Here is what they found:

"Both the 10-year Treasury and gold have negative, statistically significant correlations with the S&P 500, suggesting both assets have the properties of safe havens. In contrast, Bitcoin has a weak positive correlation with the S&P 500 during periods of financial stress, suggesting Bitcoin behaves more like a risk asset than a safe haven."

Then, they divided the full sample into periods with and without "financial stress" and here is what they found:

"...the 10-year Treasury consistently behaves like a safe haven: the correlations for the 10-year Treasury are negative and statistically significant across all stress periods... In contrast, gold has only behaved like a safe haven in certain periods of financial stress... Bitcoin has failed to exhibit the behaviors of a safe-haven asset—its correlations with the S&P 500 are not statistically significant in any period and positive in all but one."

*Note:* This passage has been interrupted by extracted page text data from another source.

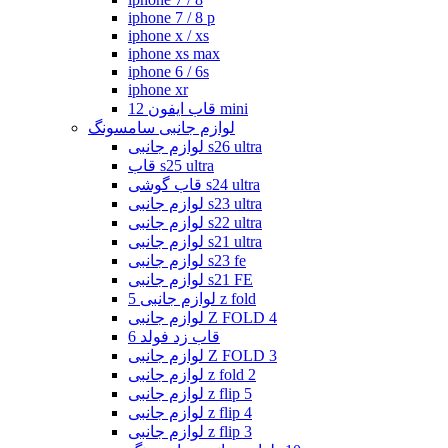
iphone 7 / 8 p
iphone x / xs
iphone xs max
iphone 6 / 6s
iphone xr
قاب ایفون 12 mini
لوازم جانبی سامسونگ
لوازم جانبی s26 ultra
قاب s25 ultra
قاب گوشی s24 ultra
لوازم جانبی s23 ultra
لوازم جانبی s22 ultra
لوازم جانبی s21 ultra
لوازم جانبی s23 fe
لوازم جانبی s21 FE
لوازم جانبی 5 z fold
لوازم جانبی Z FOLD 4
قاب زد فولد 6
لوازم جانبی Z FOLD 3
لوازم جانبی z fold 2
لوازم جانبی z flip 5
لوازم جانبی z flip 4
لوازم جانبی z flip 3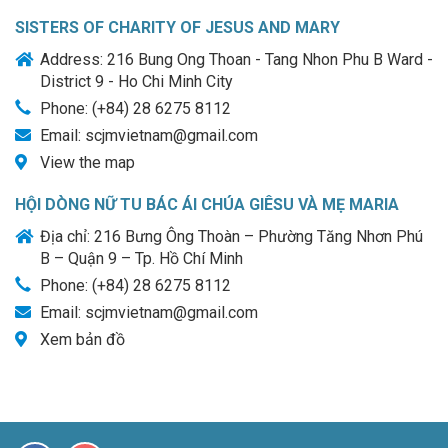
SISTERS OF CHARITY OF JESUS AND MARY
Address: 216 Bung Ong Thoan - Tang Nhon Phu B Ward -
District 9 - Ho Chi Minh City
Phone: (+84) 28 6275 8112
Email: scjmvietnam@gmail.com
View the map
HỘI DÒNG NỮ TU BÁC ÁI CHÚA GIÊSU VÀ MẸ MARIA
Địa chỉ: 216 Bưng Ông Thoàn – Phường Tăng Nhơn Phú
B – Quận 9 – Tp. Hồ Chí Minh
Phone: (+84) 28 6275 8112
Email: scjmvietnam@gmail.com
Xem bản đồ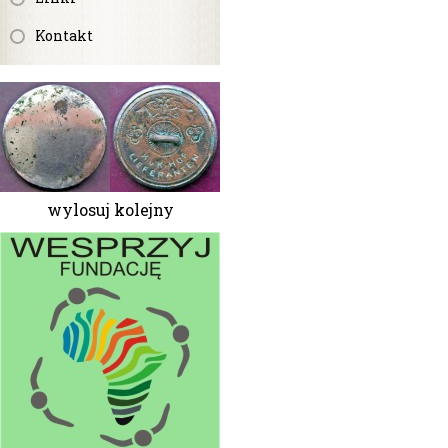
Kontakt
wylosuj kolejny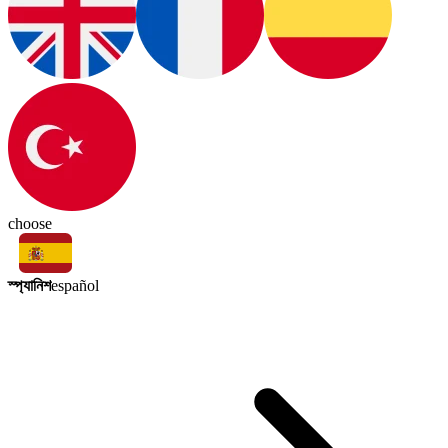
choose
স্প্যানিশ
español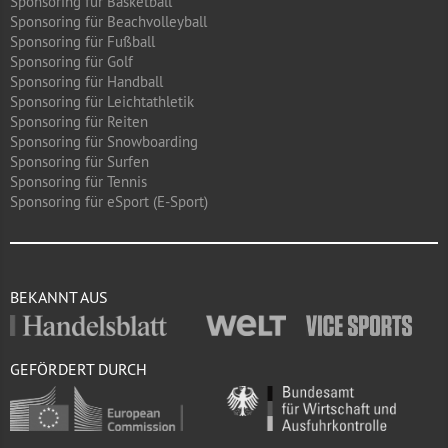
Sponsoring für Basketball
Sponsoring für Beachvolleyball
Sponsoring für Fußball
Sponsoring für Golf
Sponsoring für Handball
Sponsoring für Leichtathletik
Sponsoring für Reiten
Sponsoring für Snowboarding
Sponsoring für Surfen
Sponsoring für Tennis
Sponsoring für eSport (E-Sport)
BEKANNT AUS
GEFÖRDERT DURCH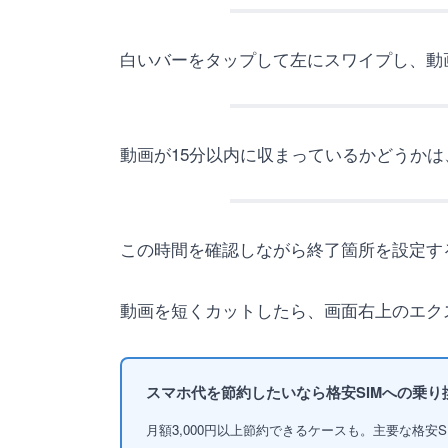
白いバーをタップして左にスワイプし、動
動画が15分以内に収まっているかどうか
この時間を確認しながら終了箇所を設定す
動画を短くカットしたら、画面右上のエク
スマホ代を節約したいなら格安SIMへの乗り
月額3,000円以上節約できるケースも。主要な格安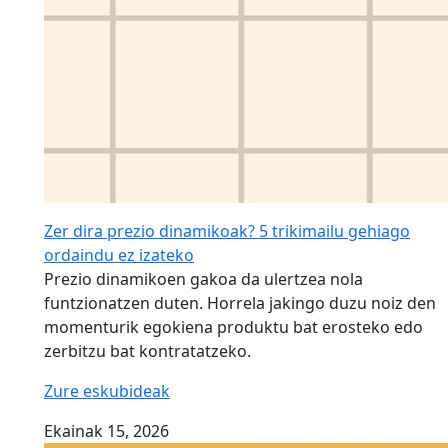
Zer dira prezio dinamikoak? 5 trikimailu gehiago
ordaindu ez izateko
Prezio dinamikoen gakoa da ulertzea nola
funtzionatzen duten. Horrela jakingo duzu noiz den
momenturik egokiena produktu bat erosteko edo
zerbitzu bat kontratatzeko.
Zure eskubideak
Ekainak 15, 2026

They also wanted to know whether the financial stress caused by the COVID-19 pandemic had "altered these correlations," and they discovered that:

"... during March 2020, none of the assets exhibited statistically significant safe-haven behavior.

"The result for the 10-year Treasury is somewhat surprising, as it was a safe haven for every stress period from 1995 through February 2020, regardless of duration. Although its correlation with the S&P 500 in March 2020 is still negative, it is not statistically significant. 

"Gold has a positive but insignificant correlation, which is unsurprising given that it has not consistently demonstrated safe-haven properties across stress periods.

"As in the full sample, Bitcoin has a positive, statistically significant correlation, suggesting it performed like a risk asset in March rather than a safe haven."

Therefore, they made the following conclusion:

"Overall, our results suggest that the 10-year Treasury has generally exhibited safe-haven behavior, gold has occasionally exhibited safe-haven behavior, and Bitcoin has never exhibited safe-haven behavior since its introduction."

Last Thursday (April 16), Charles Hayter, Co-Founder and CEO of CryptoCompare, one of the leading independent crypto market data providers, also commented on Bitcoin's "store of value" use case:

"Its risk-off across the markets -- Bitcoin is still novel, and is great as a means of transferring value quickly, person to person, but bad at holding value. The theory is that, with time, this will change but quite clearly it has nascent fragmented markets at present and isn't fulfilling the digital gold story."